Колька затаил дыхание, прислушался…Звуки порта всегда влекут и тревожат. Перезвон склянок, гудки кораблей и сирены буксиров, стук выбираемых якор-цепей, тугое хлопанье парусов, шелест вспарываемой воды, наконец скрип лебедок и хрипловатые команды боцманов — все обещает! Неведомые дороги и неожиданные встречи, множество дней, наполненных солнцем и ветром, обещает такое богатство ощущений, перед которыми меркнут самые заманчивые желания. Там, впереди, где тускло мерцают огни бакенов, тебя ждут борьба и счастье открытий, ждут испытания и твое мужество, о котором ты и сам еще не ведаешь, ждет вечное движение, преобразующее мир. Туда зовут тебя проблески маяков, отполированные рукоятки штурвалов и трепетные флаги на гафелях. Подчиняясь этому зову, позабыв о тесных переулках, где ветры умирают, не пропев своей песни, ты бредешь, точно лунатик, навстречу грохоту гавани и белому изяществу мачт. Отныне твоя дорога — в морях! Тебе проносить через них свой флаг, напоминая людям о великой стране романтиков и строителей. Жители далеких континентов улыбнутся твоему флагу как самому верному другу. Он прибавит им сил и надежды. И в этом — твое моряцкое счастье, ибо нет на земле призвания выше, нежели приносить людям радость!.. Если б можно было, Колька тотчас же ушел бы в море. Но назавтра его ожидала разгрузка шхуны, долгий день у скучного, потемневшего от водорослей причала, где надоедливо поскрипывают швартовы и тоскливо всхлипывает в сваях вода. «Пропащий день», — подумал Колька. Увидел отплывающую «Молдавию», позавидовал: часов через пять она пройдет мимо Стожарска. И кто знает, не улыбнется ли ее огням из угловой комнаты Елена…

На шхуну он вернулся в сумерках. Присел на бухту каната, смотрел, как темнеет над гаванью ночь. На причалах зажглись огни, и течение шевелило на воде их отражения. Из плавен тянуло сыростью и запахом трав. В заречных далях надрывались лягушки. Их перекличка сливалась в сплошную ворчливую трель, такую же дрожащую и непрерывную, как мерцание звезд. «К ветру», — припомнил Колька.

Потом взошла луна — и все вокруг притихло, насторожилось. Она обожгла далекие ветлы и повисла над камышами, бросив на них багровые сгустки тусклого золота.
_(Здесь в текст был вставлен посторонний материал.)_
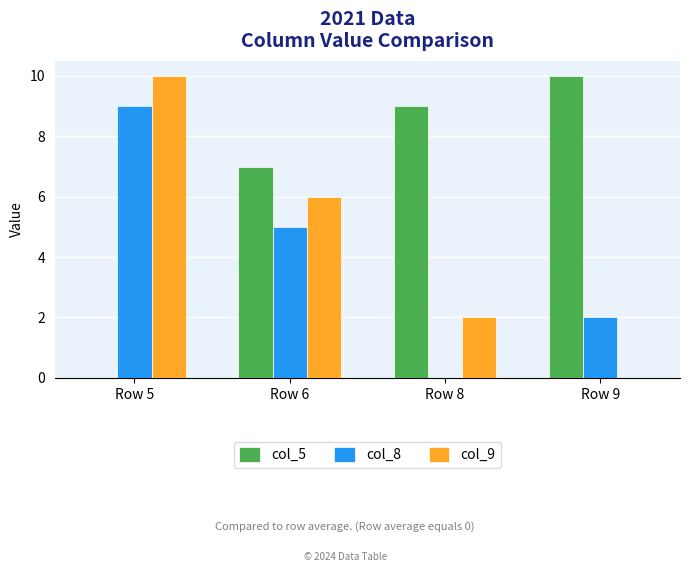

Where is col_5 nearest to the value 5?

Row 6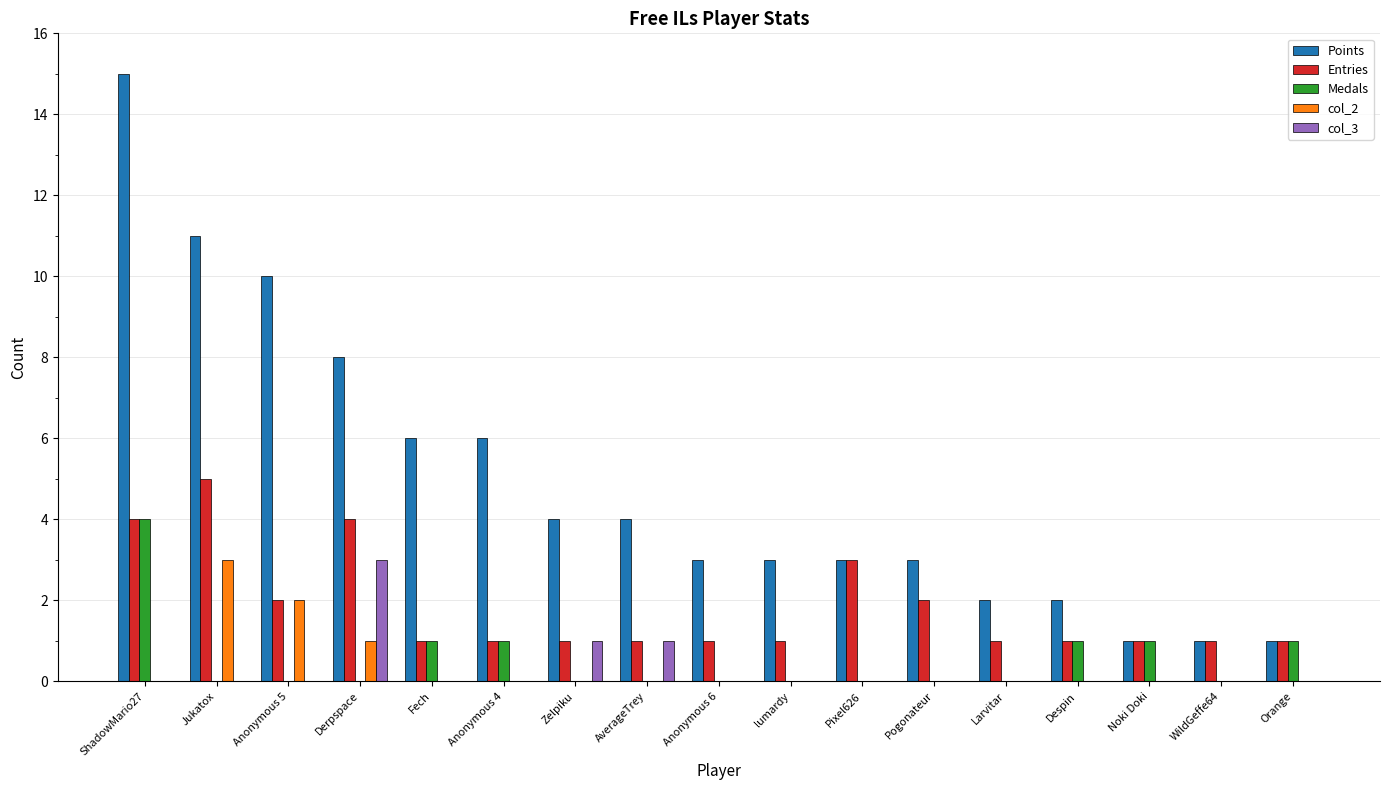

Reading left to right, list all the values displayed in this chart.

Points: ShadowMario27=15	Jukatox=11	Anonymous 5=10	Derpspace=8	Fech=6	Anonymous 4=6	Zelpiku=4	AverageTrey=4	Anonymous 6=3	lumardy=3	Pixel626=3	Pogonateur=3	Larvitar=2	Despin=2	Noki Doki=1	WildGeffe64=1	Orange=1
Entries: ShadowMario27=4	Jukatox=5	Anonymous 5=2	Derpspace=4	Fech=1	Anonymous 4=1	Zelpiku=1	AverageTrey=1	Anonymous 6=1	lumardy=1	Pixel626=3	Pogonateur=2	Larvitar=1	Despin=1	Noki Doki=1	WildGeffe64=1	Orange=1
Medals: ShadowMario27=4	Jukatox=0	Anonymous 5=0	Derpspace=0	Fech=1	Anonymous 4=1	Zelpiku=0	AverageTrey=0	Anonymous 6=0	lumardy=0	Pixel626=0	Pogonateur=0	Larvitar=0	Despin=1	Noki Doki=1	WildGeffe64=0	Orange=1
col_2: ShadowMario27=0	Jukatox=3	Anonymous 5=2	Derpspace=1	Fech=0	Anonymous 4=0	Zelpiku=0	AverageTrey=0	Anonymous 6=0	lumardy=0	Pixel626=0	Pogonateur=0	Larvitar=0	Despin=0	Noki Doki=0	WildGeffe64=0	Orange=0
col_3: ShadowMario27=0	Jukatox=0	Anonymous 5=0	Derpspace=3	Fech=0	Anonymous 4=0	Zelpiku=1	AverageTrey=1	Anonymous 6=0	lumardy=0	Pixel626=0	Pogonateur=0	Larvitar=0	Despin=0	Noki Doki=0	WildGeffe64=0	Orange=0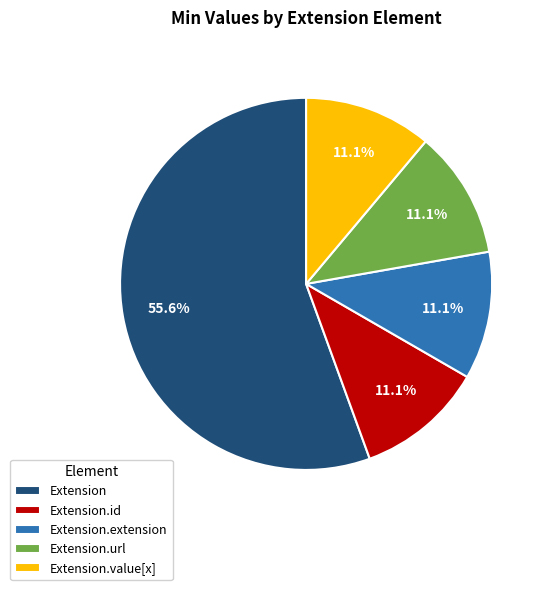

Combined, what portion of the pie is Extension.value[x] and Extension.url?

22.2%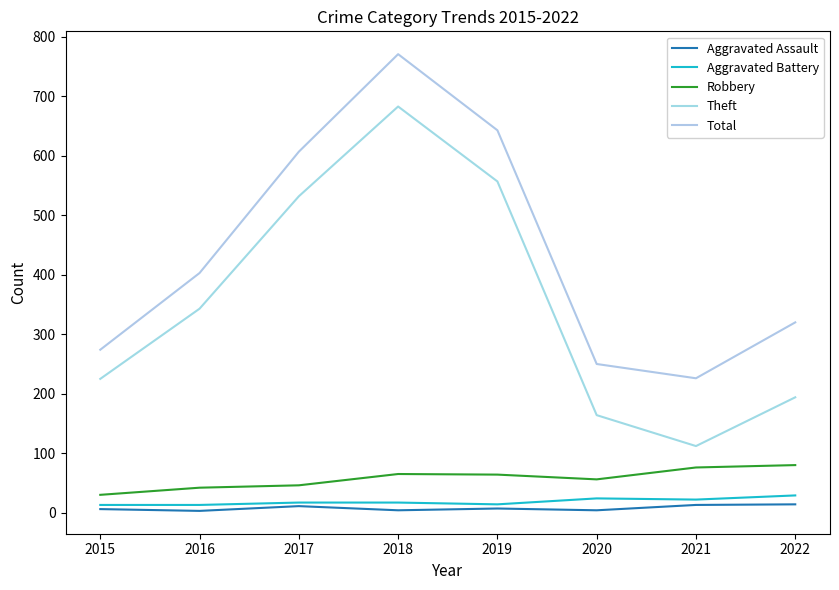

What is the value of the Total point at the 1st from the left?

274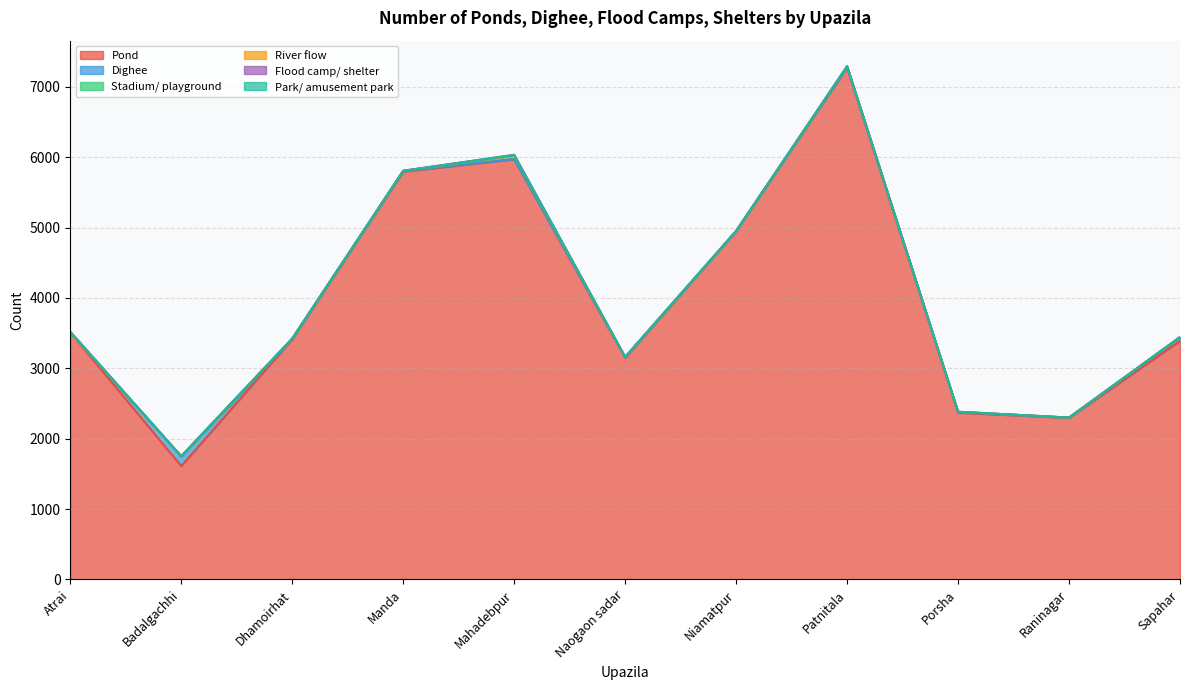

Rank the series by their maximum value, from lowest to highest.

Park/ amusement park, River flow, Flood camp/ shelter, Stadium/ playground, Dighee, Pond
«И в Стожарске сейчас луна, — думал Колька. — Может быть, светит в окно угловой комнаты… Почему всем дорогам сопутствуют расставания? Зачем? Проверить глубины любви? Или разлука дана для раздумий, чтобы мог человек ощутить богатство своей души? Разлука действует подобно пружине: чем длиннее она растягивается, тем стремительнее ее обратная тяга. Но ведь за каким-то пределом пружина теряет свою возвратную силу. А любовь? Неужели ее могут убить дороги?»

— Шел бы ты спать, — заметил вышедший покурить шкипер, — Завтра нелегкий день.

Поднялся только затем, чтобы не отвечать шкиперу. В кубрике осторожно нащупал свою койку. Прислушиваясь к ровному дыханию товарищей, начал раздеваться…

Утро родилось в тумане — свинцовое, дымное. Контуры пароходов едва угадывались на рейде. Плавни лежали в мороси. В ней глохли тоскливые надрывы судовых колоколов.

Солнце так и не смогло пробиться сквозь вязкие тучи. Оно лишь слегка разбавило их на востоке, и в той стороне теперь было видно, как ползет над землей тяжелое небо. Мачты, покрытые скользкой влагой, казались продрогшими, зябкими. Набухшие сыростью паруса поеживались на гафелях.

К разгрузке приступили неохотно. Многопудовые бочки с сельдью сползали с мокрых сходен обратно на палубу, холодные тросы скользили в руках, оставляя в ладонях выжатую воду. Кожа ладоней побелела, ныла, как от ожогов. Каждая бочка давалась с трудом. Выгрузив, наконец, ее на причал и поставив, моряки переводили дыхание и отирали лица. Только затем возвращались на палубу, чтобы вытащить из трюма следующую.